▶ **Texto extraído**:
※

Publicado no The Intercollegiate Review, Vol. 21, primavera de 1986, pp. 25–28.
O mais espirituoso de nossos homens públicos, Eugene McCarthy, comentou há alguns meses atrás que, hoje em dia, ele usa a palavra “liberal” meramente como um adjetivo. Essa é uma medida do triunfo da mentalidade conservadora nos últimos anos – incluindo o triunfo do lado conservador da mente e do caráter do próprio Sr. McCarthy.
Talvez seja suficiente, na maioria das vezes, utilizar a palavra “conservador” principalmente como um adjetivo. Pois não existe nenhum Modelo Conservador e conservadorismo não é ideologia: é um estado da mente, um tipo de caráter, uma maneira de olhar para a ordem social civil. O movimento ou corpo de opinião conservador pode acomodar uma diversidade considerável de pontos de vista sobre um bom número de assuntos, não havendo qualquer Test Act [1] ou Thirty-Nine Articles [2] do credo conservador. Em essência, a pessoa conservadora é simplesmente aquela que considera as coisas permanentes mais agradáveis do que o “Caos e a noite primordial” [3]. Este é, a propósito, um breve prefácio para algumas observações não metódicas sobre o que a mente conservadora requer hoje.

※

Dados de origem
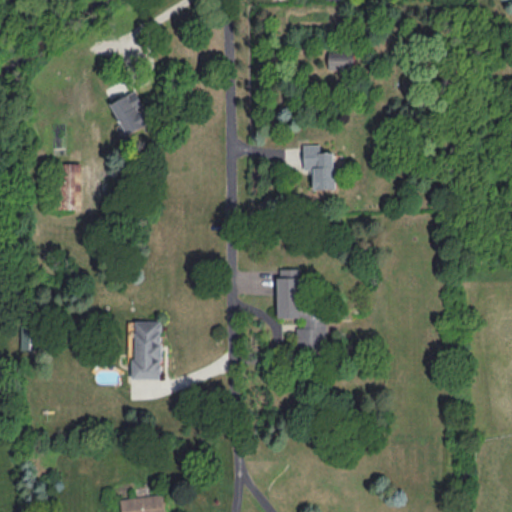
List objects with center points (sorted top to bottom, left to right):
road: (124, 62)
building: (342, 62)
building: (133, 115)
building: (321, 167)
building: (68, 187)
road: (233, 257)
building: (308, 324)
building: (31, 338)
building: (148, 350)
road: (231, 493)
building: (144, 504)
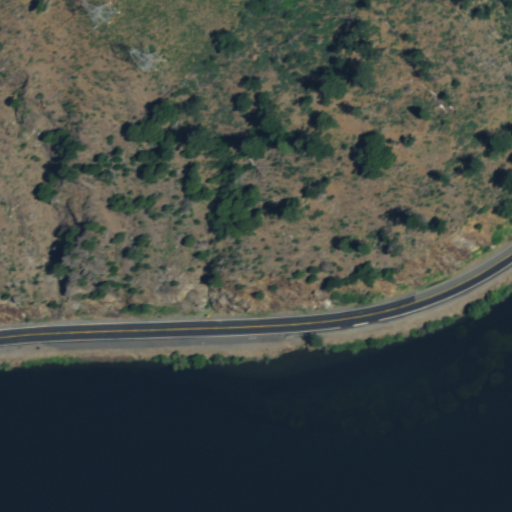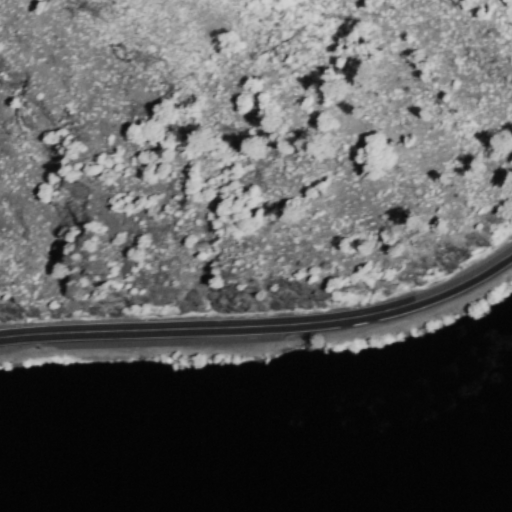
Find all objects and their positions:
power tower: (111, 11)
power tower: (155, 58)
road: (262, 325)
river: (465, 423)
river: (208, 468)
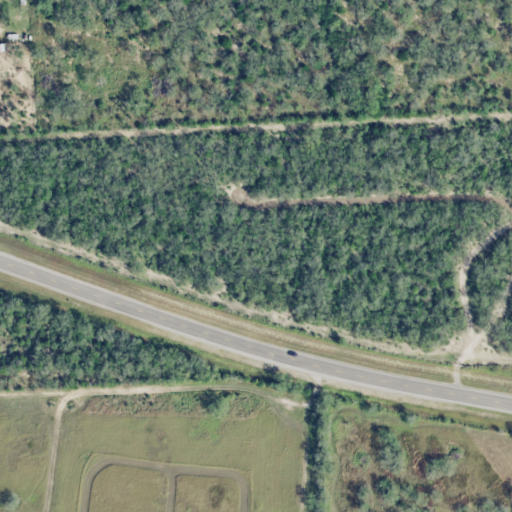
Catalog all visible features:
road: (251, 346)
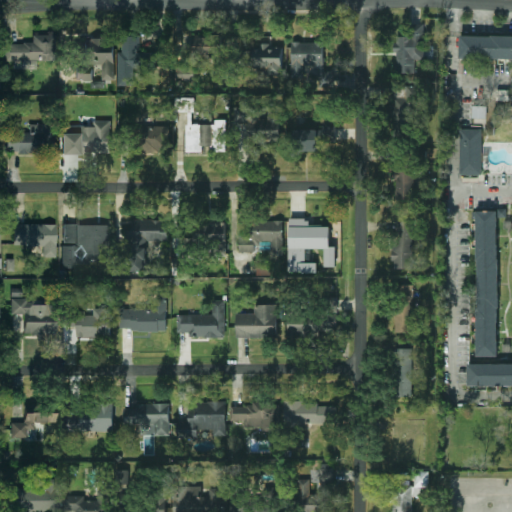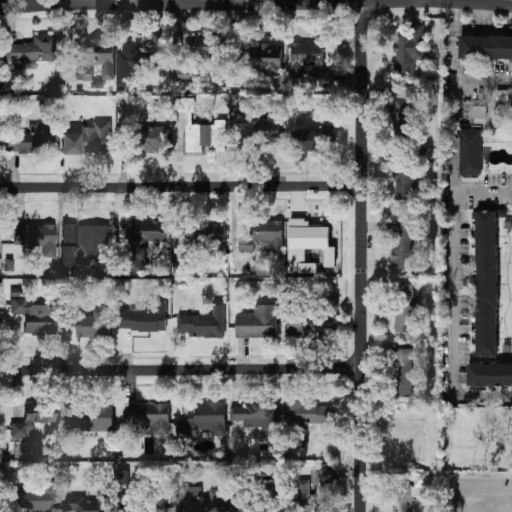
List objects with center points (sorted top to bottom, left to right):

※

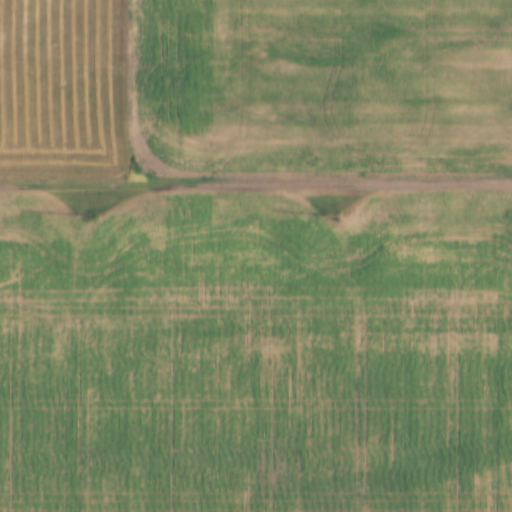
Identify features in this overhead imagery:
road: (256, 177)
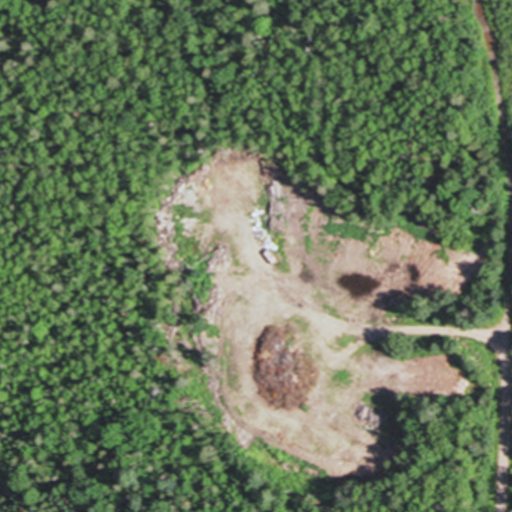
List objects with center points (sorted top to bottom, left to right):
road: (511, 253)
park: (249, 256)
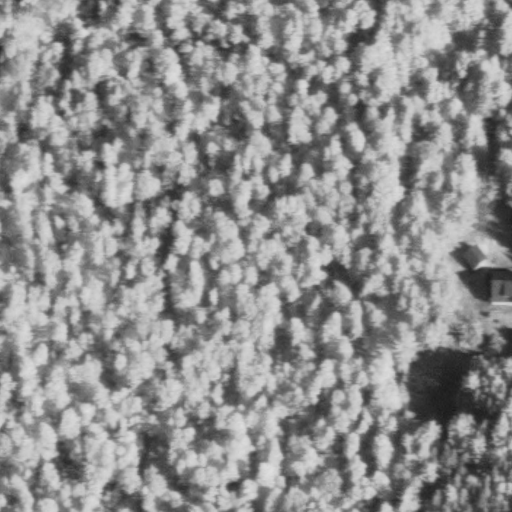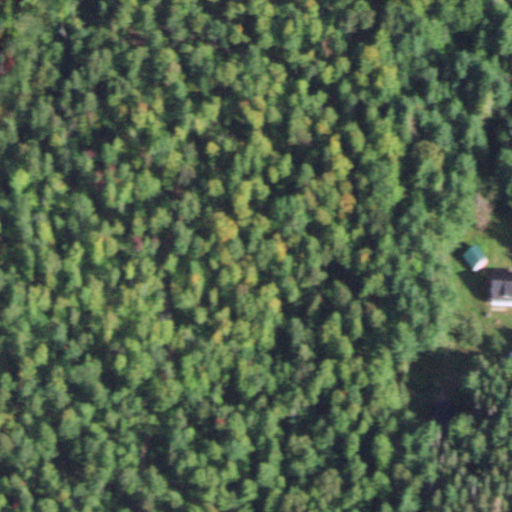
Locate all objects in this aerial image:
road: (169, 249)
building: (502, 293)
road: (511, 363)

※

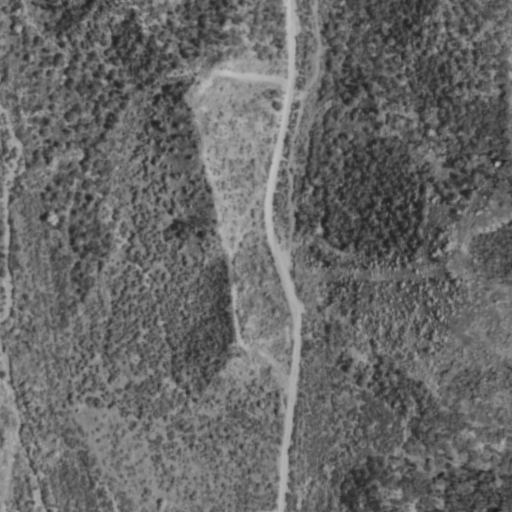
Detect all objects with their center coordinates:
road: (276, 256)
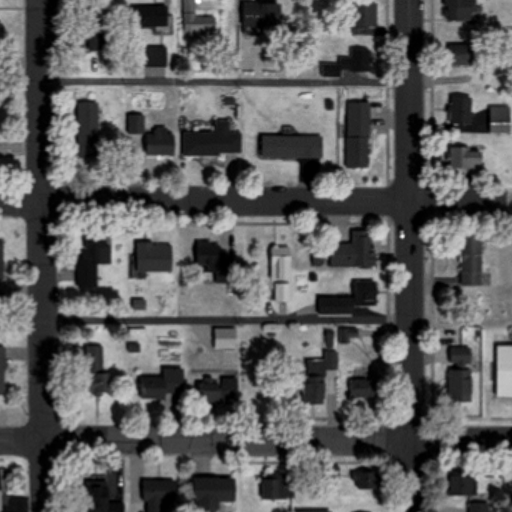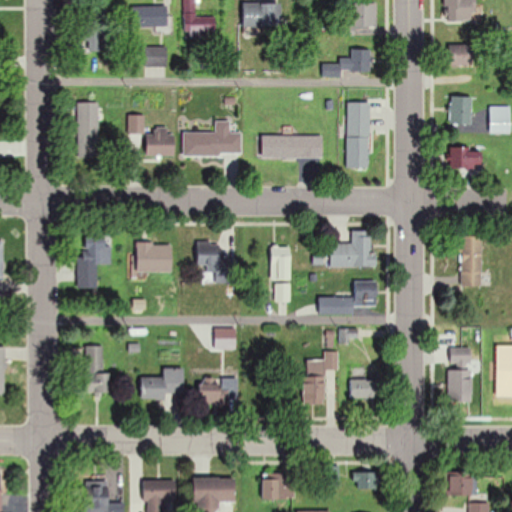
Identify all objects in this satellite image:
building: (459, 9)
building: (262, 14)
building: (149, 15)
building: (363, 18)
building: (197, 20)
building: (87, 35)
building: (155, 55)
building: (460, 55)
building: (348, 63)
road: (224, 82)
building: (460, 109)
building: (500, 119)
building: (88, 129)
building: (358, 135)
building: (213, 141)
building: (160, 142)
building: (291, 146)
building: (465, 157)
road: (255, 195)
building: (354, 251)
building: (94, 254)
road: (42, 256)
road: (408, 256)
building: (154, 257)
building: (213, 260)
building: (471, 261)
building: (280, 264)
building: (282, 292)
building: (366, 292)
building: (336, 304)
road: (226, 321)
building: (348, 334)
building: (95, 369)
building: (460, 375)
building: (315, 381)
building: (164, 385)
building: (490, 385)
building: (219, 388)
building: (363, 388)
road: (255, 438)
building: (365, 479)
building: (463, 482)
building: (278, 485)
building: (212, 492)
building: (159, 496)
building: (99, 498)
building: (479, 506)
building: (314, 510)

※

▶ **Lista de tarefas**:
1. Retorne, sem alterações, o trecho do texto sobre o conservadorismo compreendido entre "Publicado no The" e "próprio Sr. McCarthy.", inclusive.
2. Dê prosseguimento ao texto sobre a mentalidade conservadora, partindo da última frase apresentada.
Os registros não desempenham papel algum neste trabalho.

▶ **Respostas às tarefas**:
1.
Publicado no The Intercollegiate Review, Vol. 21, primavera de 1986, pp. 25–28.
O mais espirituoso de nossos homens públicos, Eugene McCarthy, comentou há alguns meses atrás que, hoje em dia, ele usa a palavra “liberal” meramente como um adjetivo. Essa é uma medida do triunfo da mentalidade conservadora nos últimos anos – incluindo o triunfo do lado conservador da mente e do caráter do próprio Sr. McCarthy.

2.
Na América, a grande onda da opinião pública hoje arrasta em uma direção conservadora, levando tudo à sua frente: como Tocqueville nos instruiu, tal é, geralmente, a forma de opinião em nações democráticas. Os eleitores mexicano-americanos claramente se deslocaram nessa direção há menos de dois anos atrás e irão mais longe ainda; agora, as pesquisas do The New York Times e da CBS sugerem que a população afro-americana se volta para a mesma direção.
Tanto os assuntos externos quanto as questões internas impelem a nação em direção a políticas conservadoras de longo alcance. No entanto, poderia ser concebível que esses tremendos sucessos conservadores dos anos recentes cessassem? Pode a onda da opinião pública começar a arrastar novamente, com uma maré vazante, conduzindo ao grande abismo muitos destroços americanos? Sim. Qual a causa? Estupidez.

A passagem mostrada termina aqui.